Return the records word for word, from the line containing "Which series has" through the last line of the records, leaving out the pictures.

*** Opening of EXERCISE DATA ***

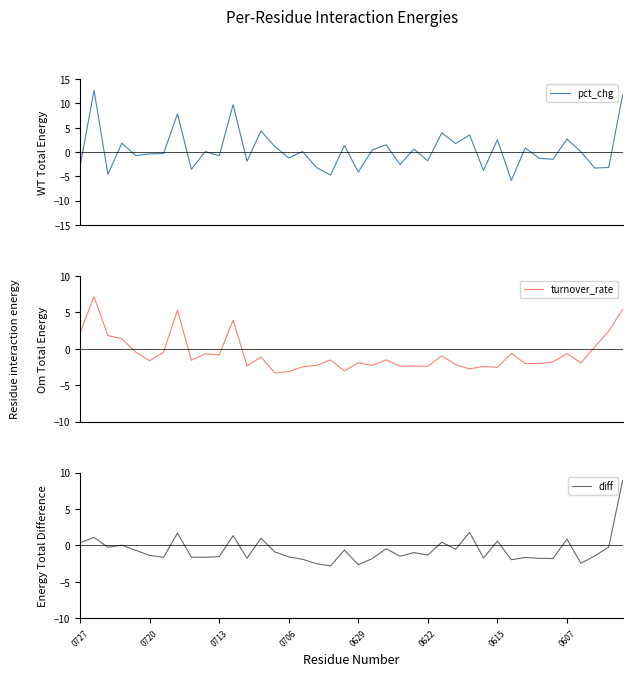

What is the average value of the diff series?

-0.6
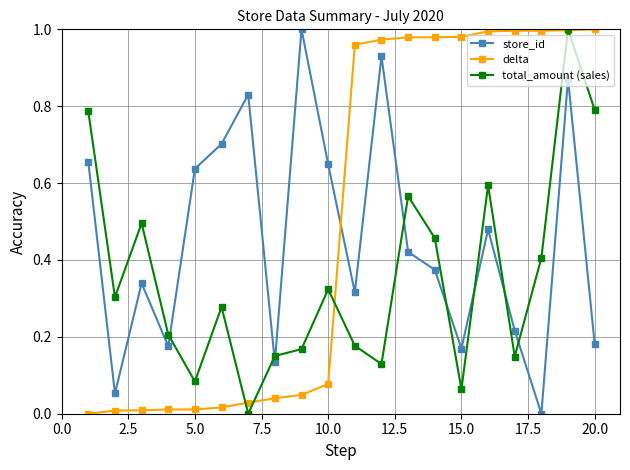

Which series has the largest total across all categories?

delta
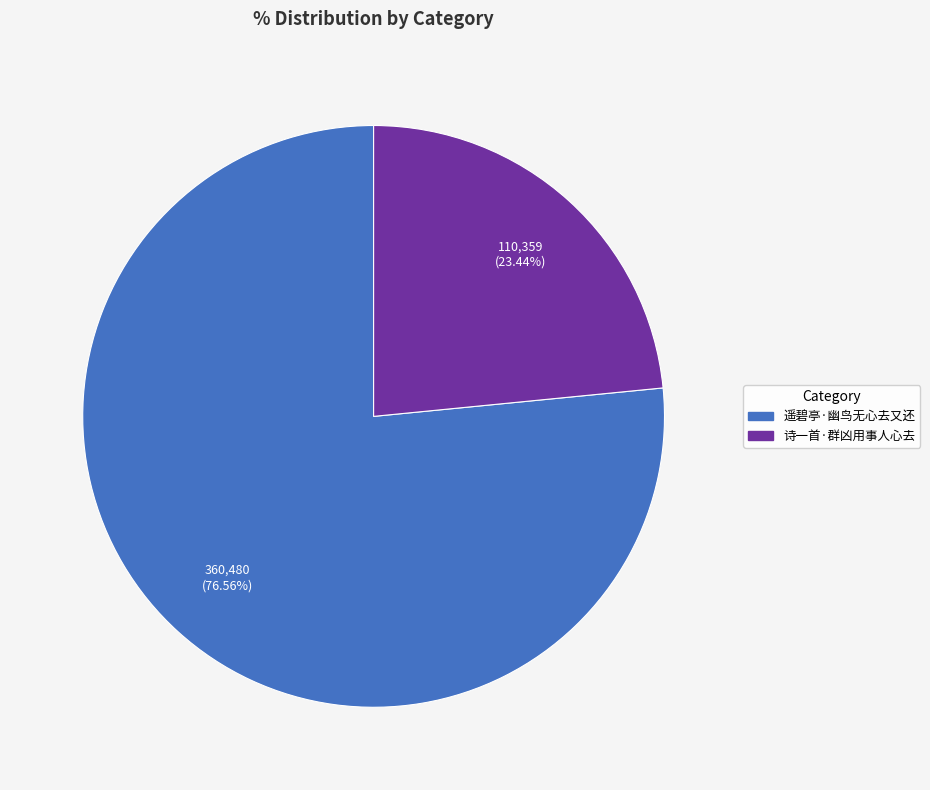

Count the number of slices in the pie.

2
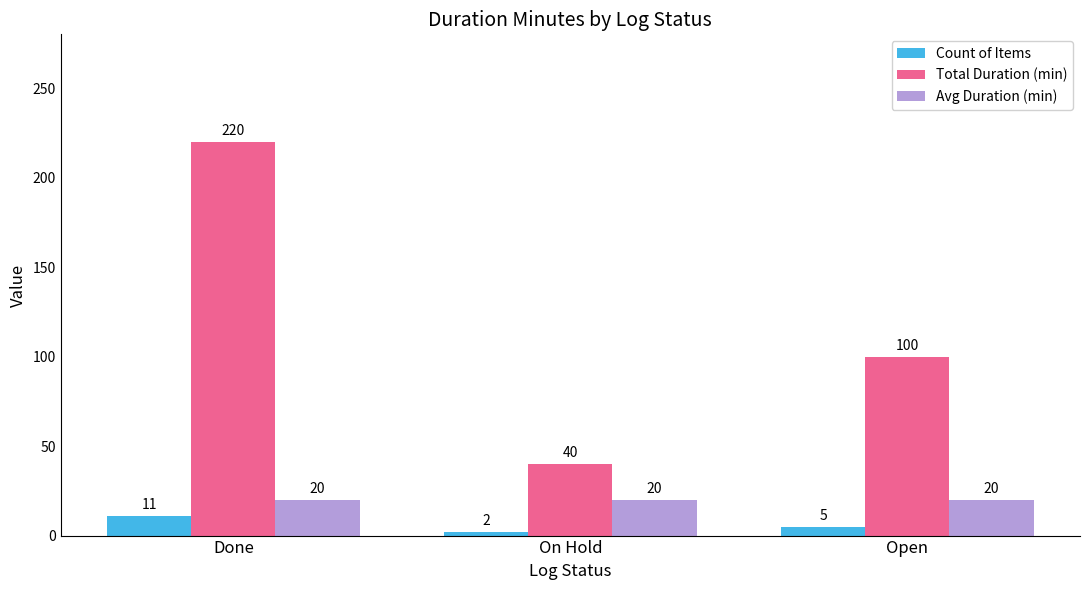

The Count of Items series shows 2 at On Hold. True or false?

True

*** Close of EXERCISE DATA ***

_ANSWER BOX_
Which series has the largest total across all categories?

delta

Count the number of slices in the pie.

2

The Count of Items series shows 2 at On Hold. True or false?

True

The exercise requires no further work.